Au premier étage du FRAC, suite de l’exposition : toujours du contreplaqué peint. Sur ce panneau, 4 mètres sur 3, jaunâtre, marron, noir, figure un seau rouge. Sont appuyés sur le panneau cinq vieux balais, des vrais, pleins de peinture sèche, un manche cassé, tous en mauvais état. Sur un plus petit panneau grisâtre, 1,50m sur 2, quatre tâches marrons très angulaires. Est appuyée sur lui une planche à repasser dont le tissu est déchiré. Pourquoi sur cet autre voit-on une tête de coq, impeccablement lithographiée ? Ou un chien, un basset qui semble nous regarder ?
Yeux verts clair, cheveux blancs, sourcils noirs, mal rasé Carlos Kusnir est assis face à une quinzaine de curieu.ses.x : une vingtaine de personnes, quatre hommes seulement…
– Pourquoi coiffure et démocratie ? demande celle-ci.
– Allez-y déballez…, répond Kusnir qui ajoute aimer qu’on interprète ce qu’on voit.
Puis : Je ne suis pas conscient au moment où je fais des choix. Je n’avais pas fait le lien entre le mot coiffure et les peignes.
– Pourquoi des peignes justement ?, demande une autre
– Je me promène souvent aux marchés de la Plaine ou de Castellane, j’avais acheté quatre ou cinq peignes, ils étaient dans mon atelier…
– Et pourquoi Démocratie ?
– Ah, oui, oui, oui, oui… Bon, j’avais décidé que les personnages – oui, les peintures sont des personnages – seraient… Bon, en tous cas les gants de caoutchouc applaudissent le groupe : c’est le public, un peu comme quand on voit passer des manifestants.
– Je tiens à ce qu’on voie que c’est du contreplaqué peint, qu’on ait la notion de décor, comme quand on voit les coulisses ou les échafaudages : je ne voulais pas rendre l’exposition « artistique », vous voyez ?

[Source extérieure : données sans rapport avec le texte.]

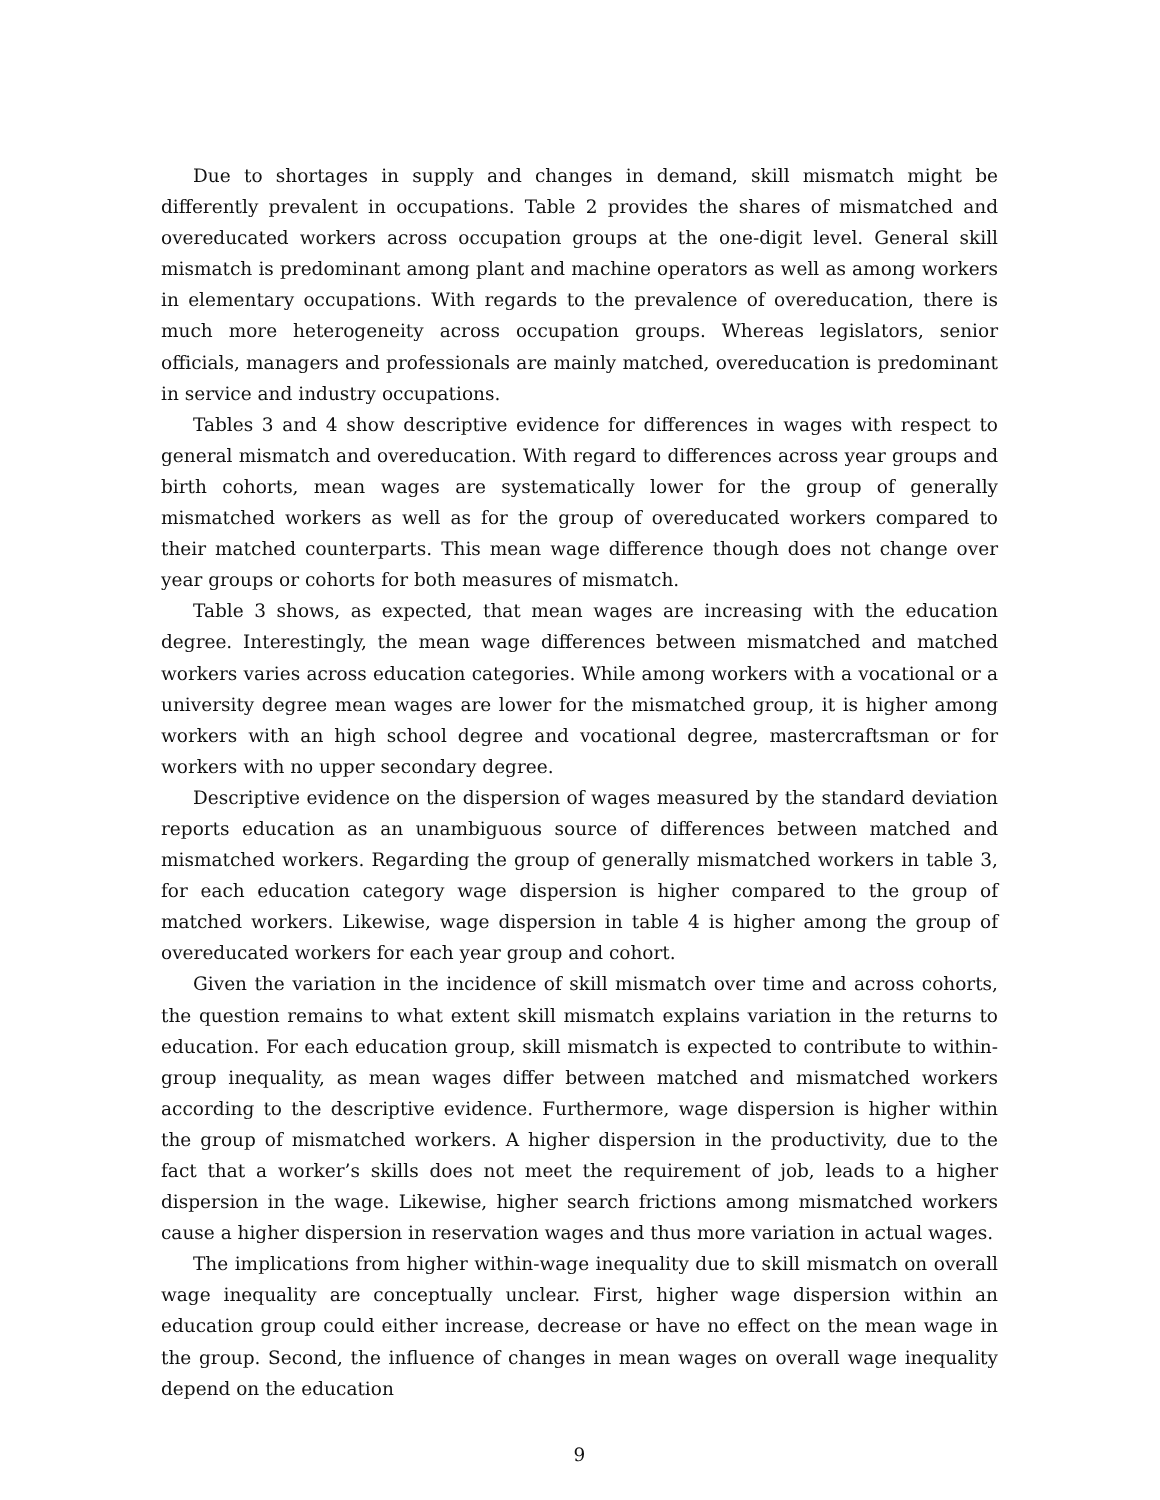Due to shortages in supply and changes in demand, skill mismatch might be differently prevalent in occupations. Table 2 provides the shares of mismatched and overeducated workers across occupation groups at the one-digit level. General skill mismatch is predominant among plant and machine operators as well as among workers in elementary occupations. With regards to the prevalence of overeducation, there is much more heterogeneity across occupation groups. Whereas legislators, senior officials, managers and professionals are mainly matched, overeducation is predominant in service and industry occupations.
Tables 3 and 4 show descriptive evidence for differences in wages with respect to general mismatch and overeducation. With regard to differences across year groups and birth cohorts, mean wages are systematically lower for the group of generally mismatched workers as well as for the group of overeducated workers compared to their matched counterparts. This mean wage difference though does not change over year groups or cohorts for both measures of mismatch.
Table 3 shows, as expected, that mean wages are increasing with the education degree. Interestingly, the mean wage differences between mismatched and matched workers varies across education categories. While among workers with a vocational or a university degree mean wages are lower for the mismatched group, it is higher among workers with an high school degree and vocational degree, mastercraftsman or for workers with no upper secondary degree.
Descriptive evidence on the dispersion of wages measured by the standard deviation reports education as an unambiguous source of differences between matched and mismatched workers. Regarding the group of generally mismatched workers in table 3, for each education category wage dispersion is higher compared to the group of matched workers. Likewise, wage dispersion in table 4 is higher among the group of overeducated workers for each year group and cohort.
Given the variation in the incidence of skill mismatch over time and across cohorts, the question remains to what extent skill mismatch explains variation in the returns to education. For each education group, skill mismatch is expected to contribute to within-group inequality, as mean wages differ between matched and mismatched workers according to the descriptive evidence. Furthermore, wage dispersion is higher within the group of mismatched workers. A higher dispersion in the productivity, due to the fact that a worker’s skills does not meet the requirement of job, leads to a higher dispersion in the wage. Likewise, higher search frictions among mismatched workers cause a higher dispersion in reservation wages and thus more variation in actual wages.
The implications from higher within-wage inequality due to skill mismatch on overall wage inequality are conceptually unclear. First, higher wage dispersion within an education group could either increase, decrease or have no effect on the mean wage in the group. Second, the influence of changes in mean wages on overall wage inequality depend on the education
9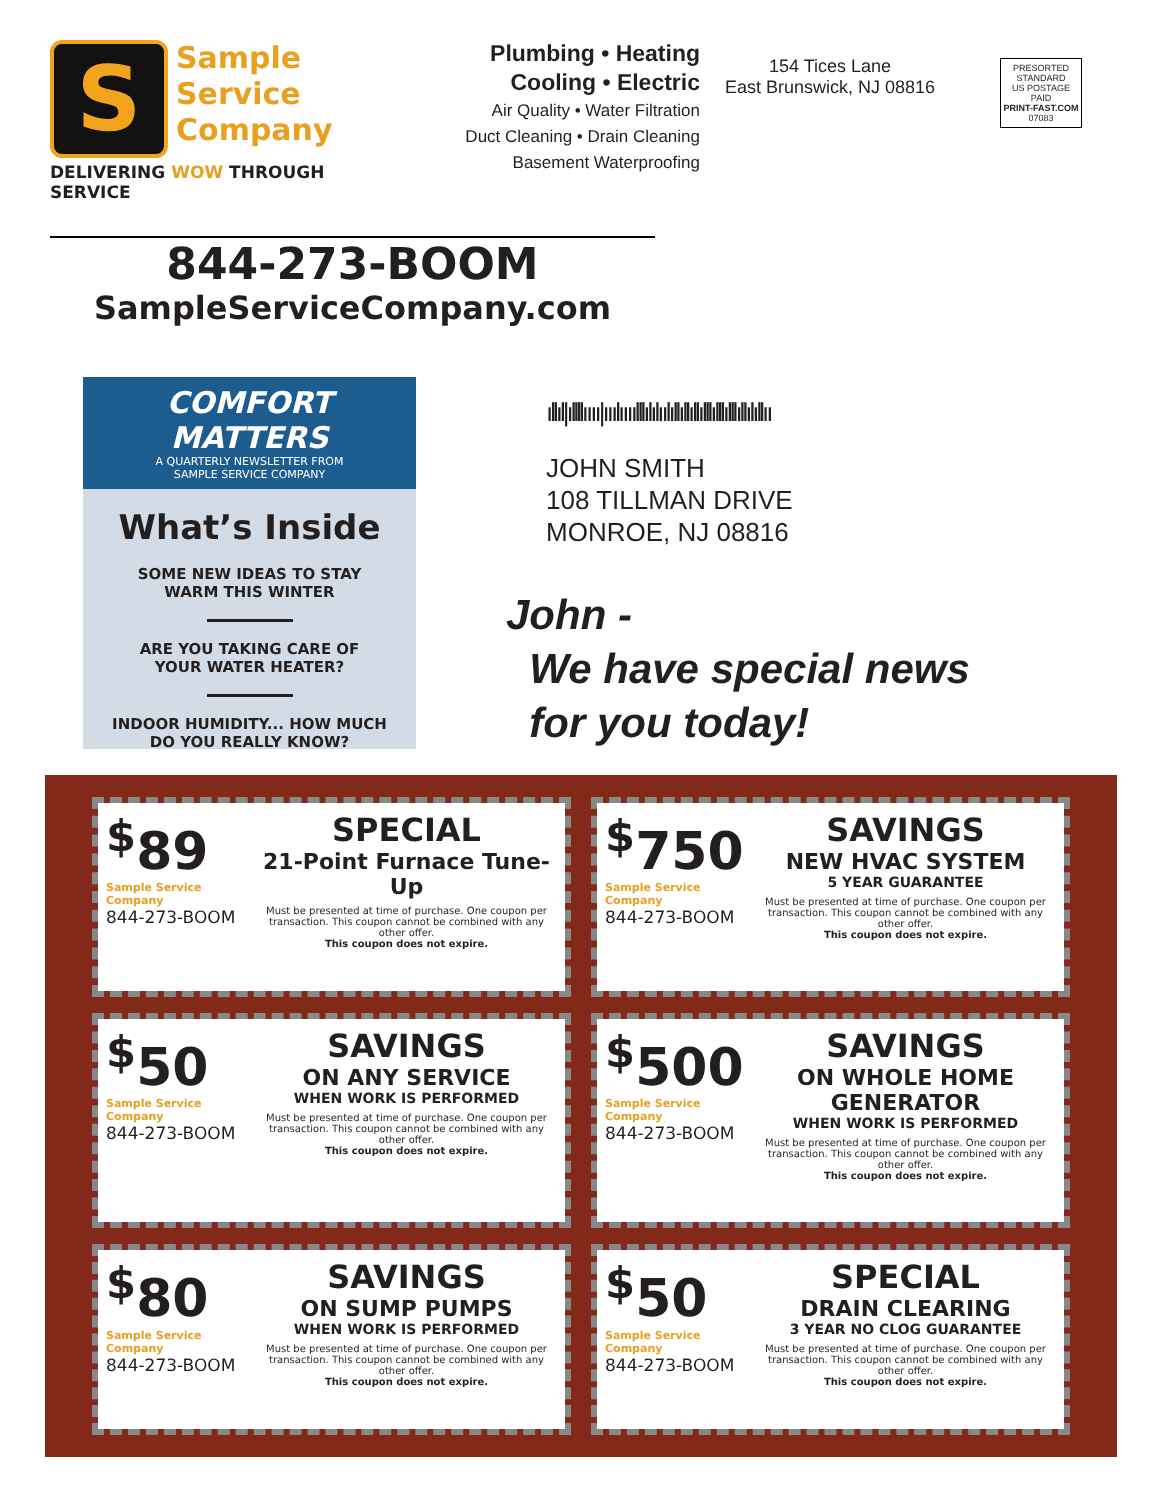S Sample
Service
Company
DELIVERING WOW THROUGH SERVICE
Plumbing • Heating
Cooling • Electric
Air Quality • Water Filtration
Duct Cleaning • Drain Cleaning
Basement Waterproofing
154 Tices Lane
East Brunswick, NJ 08816
PRESORTED
STANDARD
US POSTAGE PAID
PRINT-FAST.COM
07083
844-273-BOOM
SampleServiceCompany.com
COMFORT MATTERS
A QUARTERLY NEWSLETTER FROM
SAMPLE SERVICE COMPANY
What’s Inside
SOME NEW IDEAS TO STAY
WARM THIS WINTER
ARE YOU TAKING CARE OF
YOUR WATER HEATER?
INDOOR HUMIDITY... HOW MUCH
DO YOU REALLY KNOW?
ıllıl|ıllllıııı|ııılıııılllılılıılıllıllıllılllılllılllıllılıllıı
JOHN SMITH
108 TILLMAN DRIVE
MONROE, NJ 08816
John -
We have special news
for you today!
<sup>$</sup>89
Sample Service Company
844-273-BOOM
SPECIAL
21-Point Furnace Tune-Up
Must be presented at time of purchase. One coupon per transaction. This coupon cannot be combined with any other offer.
This coupon does not expire.
<sup>$</sup>750
Sample Service Company
844-273-BOOM
SAVINGS
NEW HVAC SYSTEM
5 YEAR GUARANTEE
Must be presented at time of purchase. One coupon per transaction. This coupon cannot be combined with any other offer.
This coupon does not expire.
<sup>$</sup>50
Sample Service Company
844-273-BOOM
SAVINGS
ON ANY SERVICE
WHEN WORK IS PERFORMED
Must be presented at time of purchase. One coupon per transaction. This coupon cannot be combined with any other offer.
This coupon does not expire.
<sup>$</sup>500
Sample Service Company
844-273-BOOM
SAVINGS
ON WHOLE HOME GENERATOR
WHEN WORK IS PERFORMED
Must be presented at time of purchase. One coupon per transaction. This coupon cannot be combined with any other offer.
This coupon does not expire.
<sup>$</sup>80
Sample Service Company
844-273-BOOM
SAVINGS
ON SUMP PUMPS
WHEN WORK IS PERFORMED
Must be presented at time of purchase. One coupon per transaction. This coupon cannot be combined with any other offer.
This coupon does not expire.
<sup>$</sup>50
Sample Service Company
844-273-BOOM
SPECIAL
DRAIN CLEARING
3 YEAR NO CLOG GUARANTEE
Must be presented at time of purchase. One coupon per transaction. This coupon cannot be combined with any other offer.
This coupon does not expire.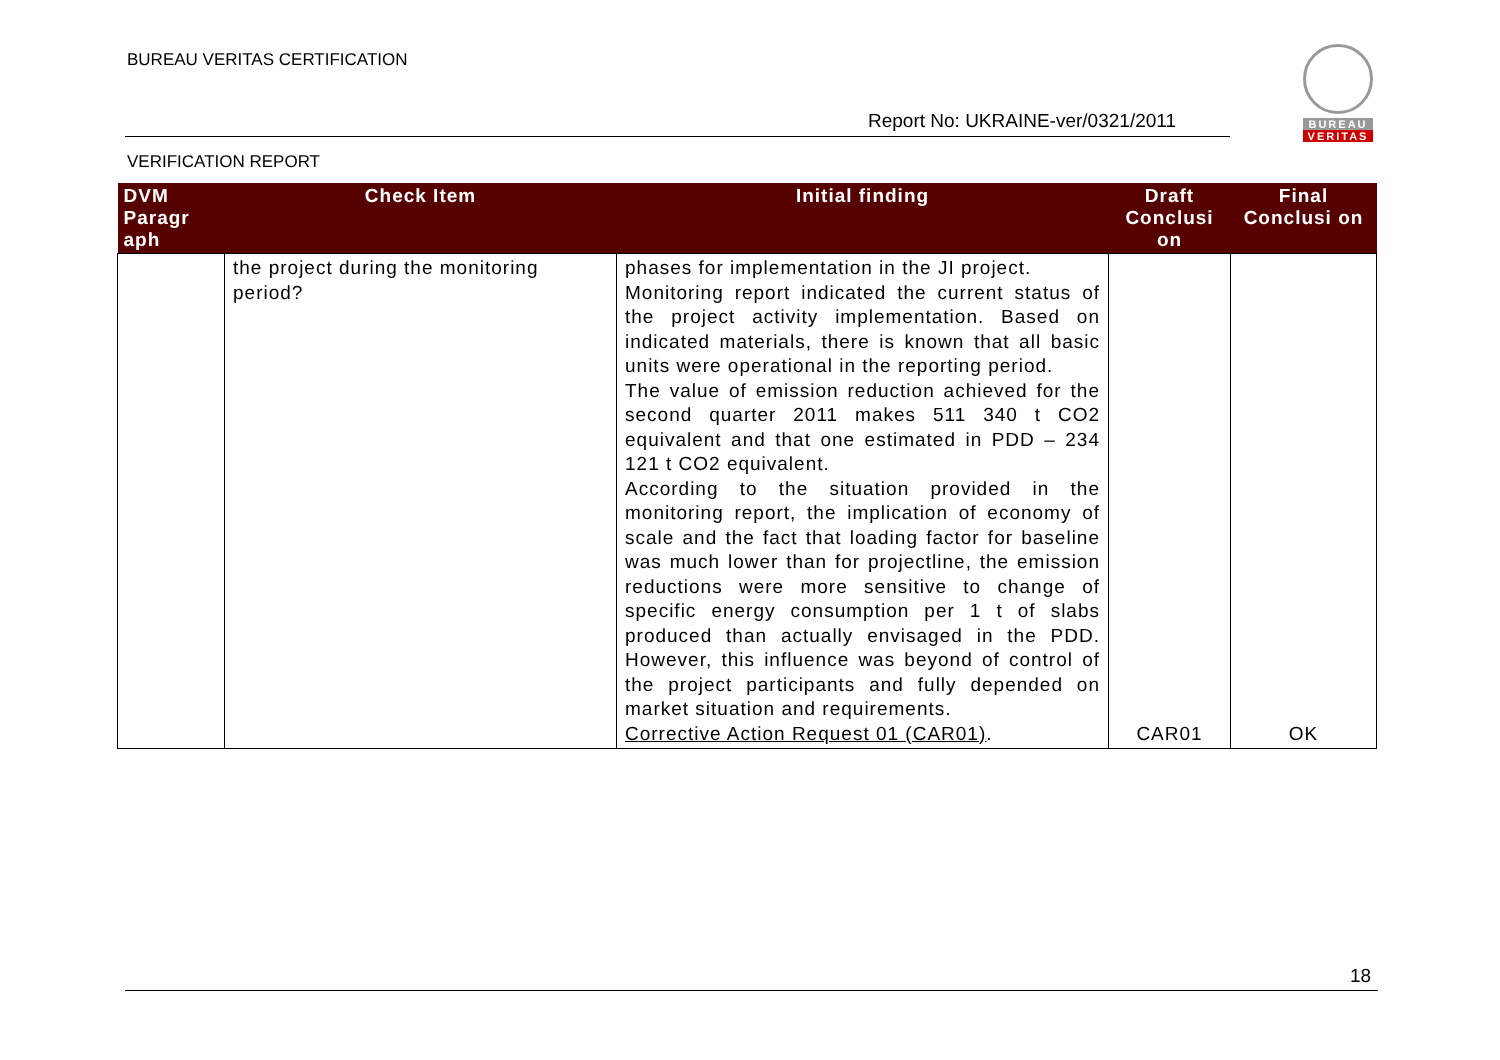BUREAU VERITAS CERTIFICATION
BUREAU
VERITAS
Report No: UKRAINE-ver/0321/2011
VERIFICATION REPORT
| DVM Paragr aph | Check Item | Initial finding | Draft Conclusi on | Final Conclusi on |
| --- | --- | --- | --- | --- |
| | the project during the monitoring period? | phases for implementation in the JI project. Monitoring report indicated the current status of the project activity implementation. Based on indicated materials, there is known that all basic units were operational in the reporting period. The value of emission reduction achieved for the second quarter 2011 makes 511 340 t CO2 equivalent and that one estimated in PDD – 234 121 t CO2 equivalent. According to the situation provided in the monitoring report, the implication of economy of scale and the fact that loading factor for baseline was much lower than for projectline, the emission reductions were more sensitive to change of specific energy consumption per 1 t of slabs produced than actually envisaged in the PDD. However, this influence was beyond of control of the project participants and fully depended on market situation and requirements. Corrective Action Request 01 (CAR01) . | CAR01 | OK |
18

– Vous préparez longtemps les expositions ?
– Je prépare beaucoup, je fais des esquisses, des maquettes ; cinq ou six mois pour cette exposition, je laisse couler la peinture et je vois ce qui arrive, je mets les toiles verticales, horizontales –oui, j’ai un lumbago…. Je conçois les expositions comme un évènement, j’essaie de voir comment les éléments jouent entre eux. D’ailleurs je mets la musique aussi pour ça. Certains artistes font leur tableau et restent dans leur atelier : ce qui arrive à leur tableau, après, à l’extérieur, ne les intéresse plus. Ils ont de la chance, je suis jaloux, moi je peux pas.
– Êtes-vous optimiste ou pessimiste ?
– Quelle importance… ? Des gens disent que j’ai de l’humour. C’est mon caractère qui est comme ça.
– La musique c’est un groupe jamaïcain des années 60 dont vient le ska, c’est les Skatalites.
Le catalogue de l’exposition indique que Carlos Kusnir est né en 1947 à Buenos Aires -ce qui explique son léger accent…- et que “la pratique de l’artiste […] repousse non sans jubilation, espièglerie et humour les enjeux formels de la peinture”. C’est exactement ça.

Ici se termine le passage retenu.